Let f be differentiable, with a positive derivative. Show that f is onto.

Question

Let $f:\mathbb{R}\rightarrow\mathbb{R}$ be differentiable with $f'(x) \geq 1, \forall x \in \mathbb{R} $. Show $f$ is onto.

I was wondering if I could have a hint, and then work through this problem with people.

I tried starting with the definition of a derivative at a point, but I'm not sure I follow how to show it's onto.

Thank you,

I do understand the reasoning that because the derivative is positive, then the function must necessarily always be increasing. A monotonically increasing function from the reals, must be onto.

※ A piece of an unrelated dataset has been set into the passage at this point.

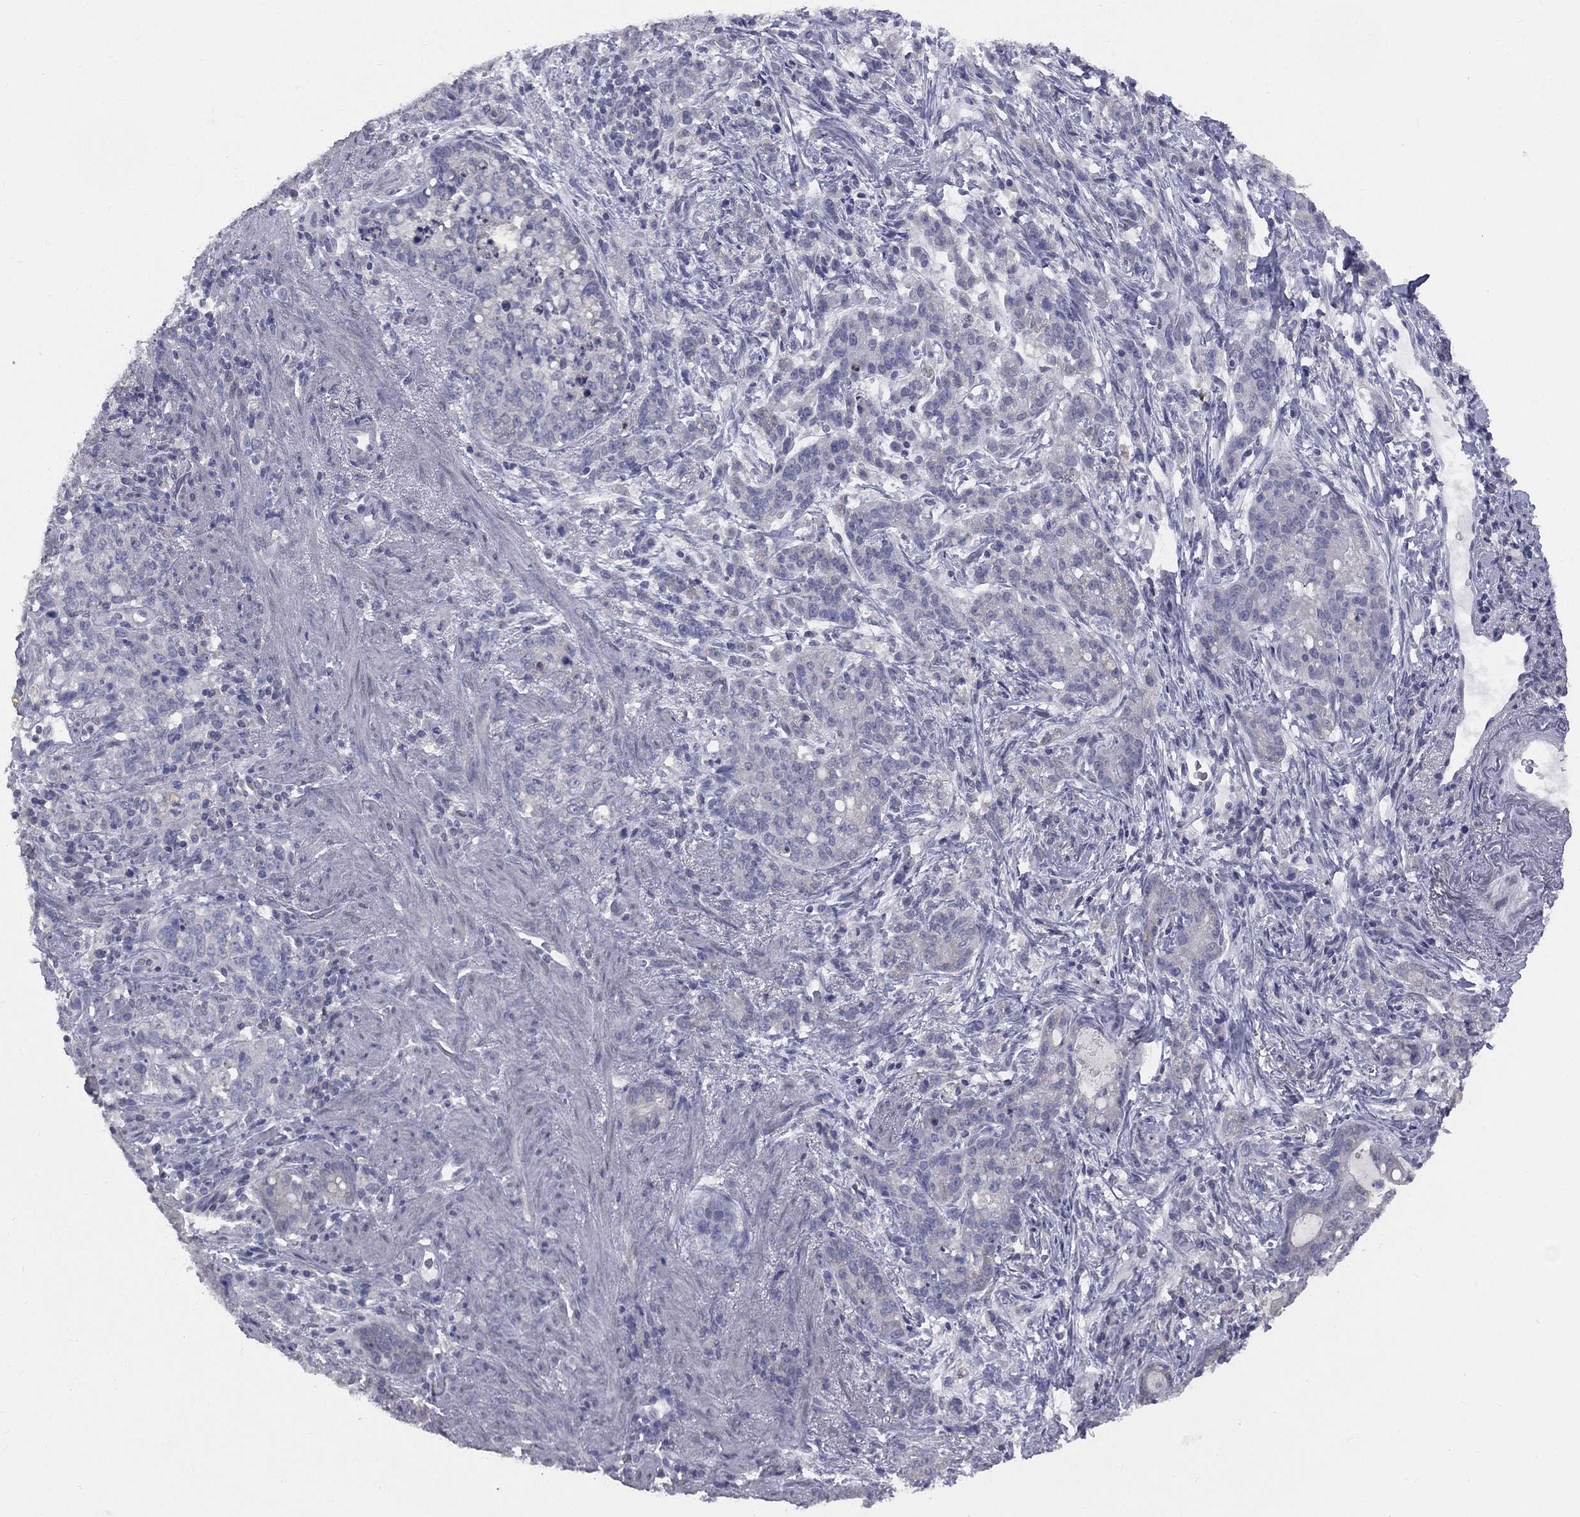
{"staining": {"intensity": "negative", "quantity": "none", "location": "none"}, "tissue": "stomach cancer", "cell_type": "Tumor cells", "image_type": "cancer", "snomed": [{"axis": "morphology", "description": "Adenocarcinoma, NOS"}, {"axis": "topography", "description": "Stomach, lower"}], "caption": "Human stomach cancer stained for a protein using IHC displays no staining in tumor cells.", "gene": "DMKN", "patient": {"sex": "male", "age": 88}}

But I'm not sure how to show that.

Answer 1

Hint: Try to show that $f(x) \geq x + f(0)$ and then apply the intermediate value theorem.

Answer 2

Hint:

MVT:

Suppose $f$ continuous on $[a,b$] , $f$ differentiable differentiable in $(a,b)$, then there is a point $t \in (a,b)$ with

$\dfrac{f(b)-f(a)}{b-a}=f'(t) \ge 1.$

1) Choose $x=b, a=0$, for example, and cosider $x \rightarrow \infty.$

2) Similarly : $x \rightarrow -\infty.$

What can you say about f(x) ?

Answer 3

By continuity, the image of $f$ will be an interval. Suppose that this interval is $\ne\Bbb R$. Suppose wlog that the interval is bounded above and let be $M = \sup\{f(x) : x\in\Bbb R\} < +\infty$. Take $x_0\in\Bbb R$ s.t. $f(x_0) > M - 1$. As $f$ is increasing. $$M - 1 < f(x_0) < f(x_0 + 1)\le M.$$ Now, apply the mean value theorem in $[x_0,x_0 + 1]$.